From 1983 to 1992, Henry's remained a one-store operation. In 1985, the Steins repurchased the property at 119 Church Street. Several companies, such as Toronto Camera, Queen Street Camera, Classic Camera and others were also purchased by Henry's during this time. In 1992 Steeles Camera in the north end of the city was purchased by Henry's. In 1997, Henry's acquired Oshawa Camera and also opened a location in Mississauga that same year.
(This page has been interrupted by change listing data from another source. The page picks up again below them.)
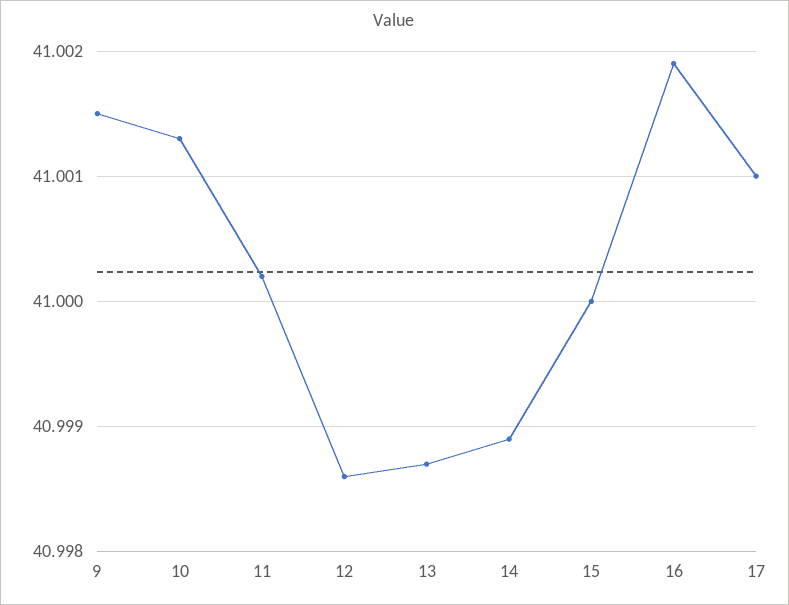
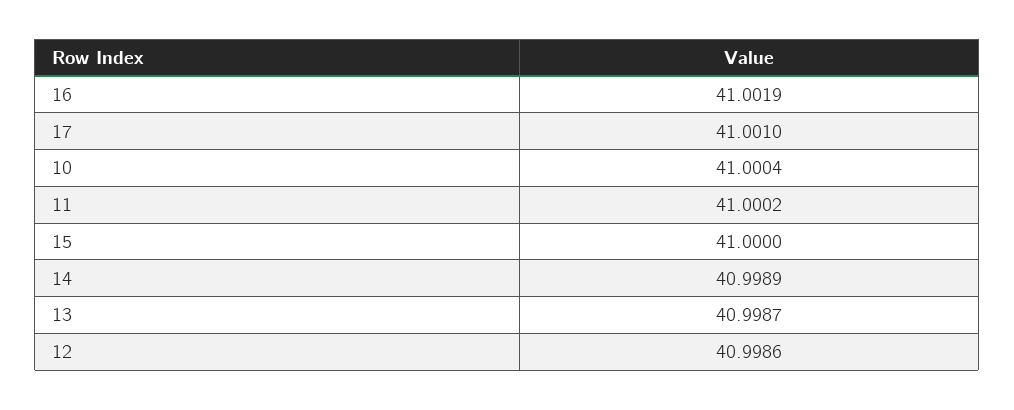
9: 41.0015 -> none
10: 41.0013 -> 41.0004

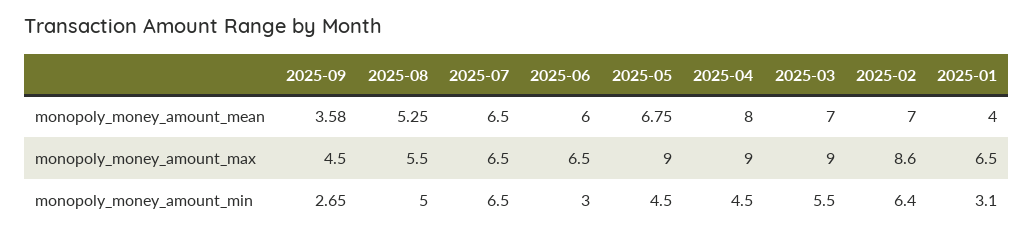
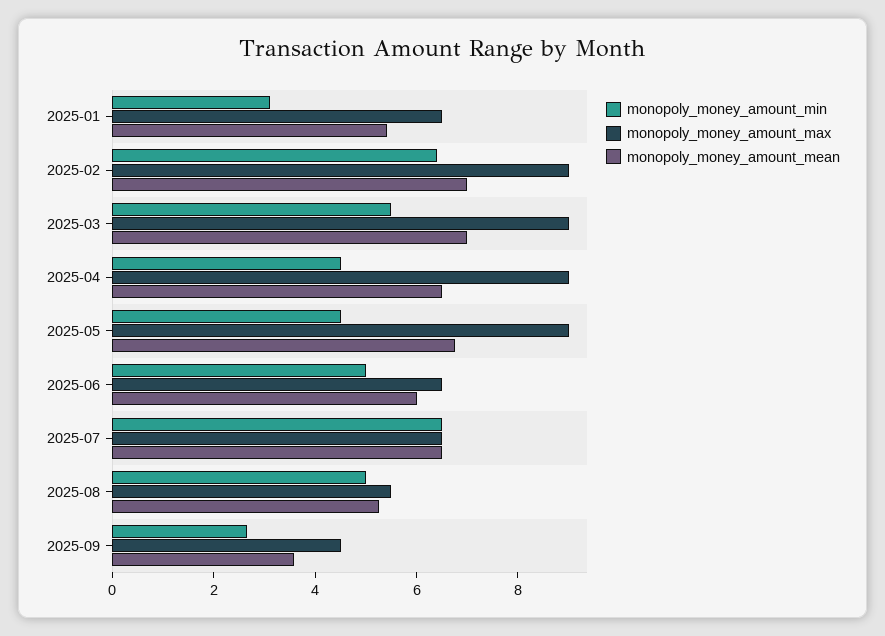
monopoly_money_amount_mean, 2025-04: 8 -> 6.5
monopoly_money_amount_mean, 2025-01: 4 -> 5.5
monopoly_money_amount_max, 2025-02: 8.6 -> 9
monopoly_money_amount_min, 2025-06: 3 -> 5

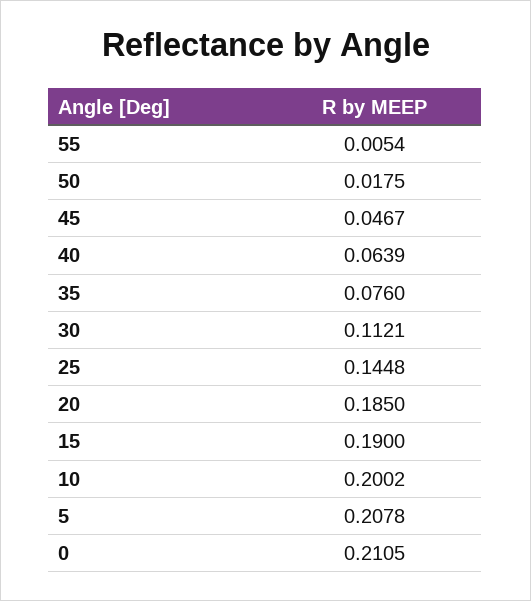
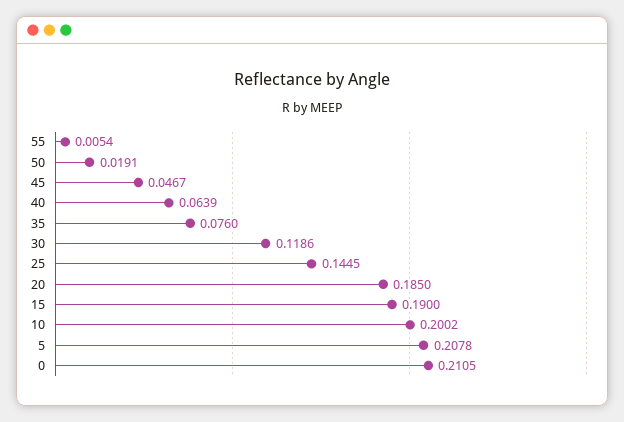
50: 0.0175 -> 0.0191
30: 0.1121 -> 0.1186
25: 0.1448 -> 0.1445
In 1997 Henry's launched its website and in 1999 launched an eBay presence which closed in 2018.

===2003–2023===

In 2003, the company expanded once again into new markets, opening stores in Ottawa and London, and opened its first store outside the province of Ontario in Winnipeg in 2008.

In 2015, Gillian Stein, daughter of Andrew Stein, became CEO of Henrys.
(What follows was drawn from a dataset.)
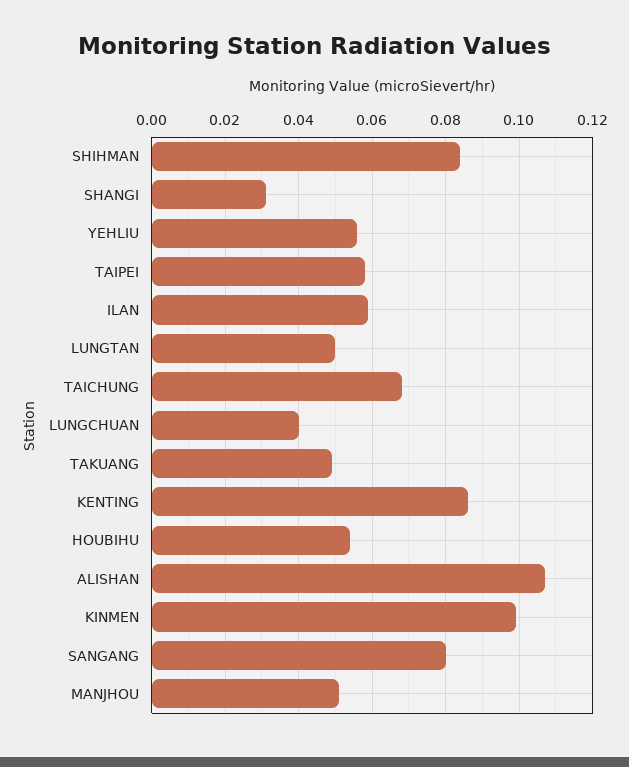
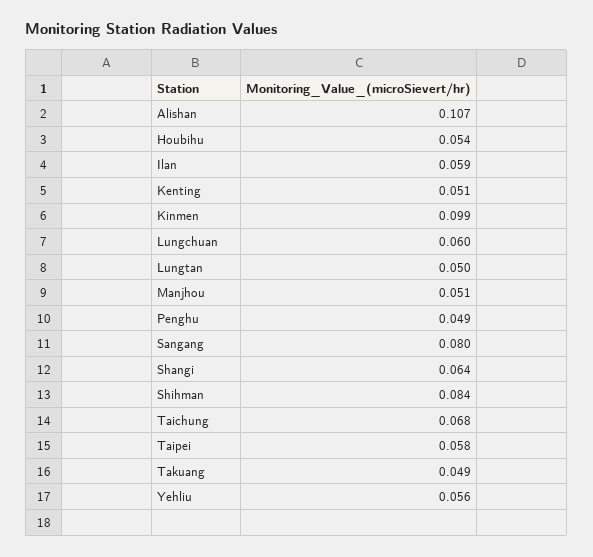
SHANGI: 0.03 -> 0.064
LUNGCHUAN: 0.04 -> 0.06
KENTING: 0.085 -> 0.051
Penghu: none -> 0.049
In 2018–2019 Henry's opened four retail locations in British Columbia and acquired the Quebec retailer Lozeau, establishing the company as a coast-to-coast national retailer. In May 2020, three of the British Columbia locations closed due to underperformance.

On May 1, 2020, Henry's owners Cranbrook Glen Enterprises announced that it would be seeking protection from creditors as it filed a Notice of Intention to Make a Proposal under the Bankruptcy and Insolvency Act. Henry's announced that it would be closing 7 stores as a result.

In July 2020, Henry's announced that their strategic restructuring to improve efficiencies across the business and ensure future profitability in a post-pandemic world had been successfully completed. The Stein family, who has owned Henry's for four generations, continue to maintain ownership as Henry's Enterprises Inc. The acquisition and change from Cranbrook Glen Enterprises Ltd. to Henry's Enterprises Inc. saw all executive management and the CEO remain in place and they continue to operate and manage the Henry's retail brand & associated businesses.

In June 2023, Henry's announced that they were acquired by Lynx Equity Limited, a Toronto-based equity firm. Much of the executive staff has remained after the acquisition.

== Locations ==
Henry's operates a chain of 20 locations across Canada plus an e-commerce and commercial business.